What does that mean for you?

It means connection; it means collaboration. It means giving opportunity; it means taking scope of what’s happening here on the Chicago dance scene and being reflective of the individuality and those unique nuances of our community internally. It’s about really reflecting who we are and how we can show that through the artists we are partnering with.

Can you tell us about your background in dance? 

Again, without negative connotation, I didn’t have a choice: my mother was a dancer. My mom started dancing at a young age, and people took notice of her movement practice. At 15 years old, she started teaching kids in her neighborhood. It grew and grew. She had a school in New Orleans for 55 years. So dance was a predetermined, serendipitous path for me. I grew up surrounded by dancers and movement and creativity and innovation. So that was my start. I decided to continue on that path in high school, college, and grad school with the full support of my family. 

Can you tell me more about the spring series?

Staycee Pearl dance project and Soy Sos, a Pittsburgh-based dance company, was so inspiring to us. They were so energetic and really connected to the students. They were selfless in the way they articulated this movement experience so rooted in the choreographer’s experience as a Black woman. The immersive nature of the sound score, the generous fluidity of the body, the myriad of different genres and languages that were so wonderfully intertwined, was just exceptional to experience. In less than two weeks we’re welcoming FLOCK. We’re excited to have Alice [Klock] and Florian [Lochner], both formerly dancers and choreographers with Hubbard Street, return to Chicago with the premiere of a new work. We’re really excited to see what they’re incorporating—our experiences, our memories, how that is communicated through the body. We’re rounding out the season with Jumaane Taylor and Supreme Love. [Taylor] is so humble and rooted in what this work is said to express. I’m really excited to have it presented at the Dance Center. 

In the past, the Dance Center offered open master classes when choreographers and companies would come through—is that still happening? 

It’s not still happening, but we’d like to reinstate them with the 50th anniversary season. In the past it was coined [the] Dance Masters series, a series of master classes. This commitment to presenting embodied experiences goes beyond the students at the Dance Center [to] those who are part of our internal community. It’s important not only for us to open our doors for the performances but to have these really intimate experiences with the artists beyond the scope of the proscenium.
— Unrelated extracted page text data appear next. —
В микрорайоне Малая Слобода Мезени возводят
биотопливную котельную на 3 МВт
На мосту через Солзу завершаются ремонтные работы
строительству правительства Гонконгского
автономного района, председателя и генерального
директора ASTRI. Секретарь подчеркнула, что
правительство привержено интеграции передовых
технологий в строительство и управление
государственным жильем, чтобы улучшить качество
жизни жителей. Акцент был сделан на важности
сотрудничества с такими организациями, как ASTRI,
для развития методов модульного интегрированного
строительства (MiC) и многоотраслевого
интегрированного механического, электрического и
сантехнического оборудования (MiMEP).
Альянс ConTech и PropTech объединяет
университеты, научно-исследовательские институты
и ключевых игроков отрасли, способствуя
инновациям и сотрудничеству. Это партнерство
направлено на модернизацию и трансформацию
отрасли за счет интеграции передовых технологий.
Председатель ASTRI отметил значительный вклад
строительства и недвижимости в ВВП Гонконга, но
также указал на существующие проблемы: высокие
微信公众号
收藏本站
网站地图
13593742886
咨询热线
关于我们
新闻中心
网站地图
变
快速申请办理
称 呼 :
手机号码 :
More to come on that soon.

What are you looking forward to? 

I’m looking forward to connecting with the dance community here in Chicago in a really authentic way. I know I’m still pretty new to being on the dance scene, but meeting and intersecting and making connections through the work presented here is really important to me. I’m looking forward to having a hand in continuing such a rich history of the Dance Center and seeing how this path continues that legacy for many years to come. I’m so honored to participate in what that continuum is. 

Is there anything else you would like to share?

Thanks for the continued support and trust of what the Dance Center is about. We’re looking forward to welcoming and opening our doors to the community.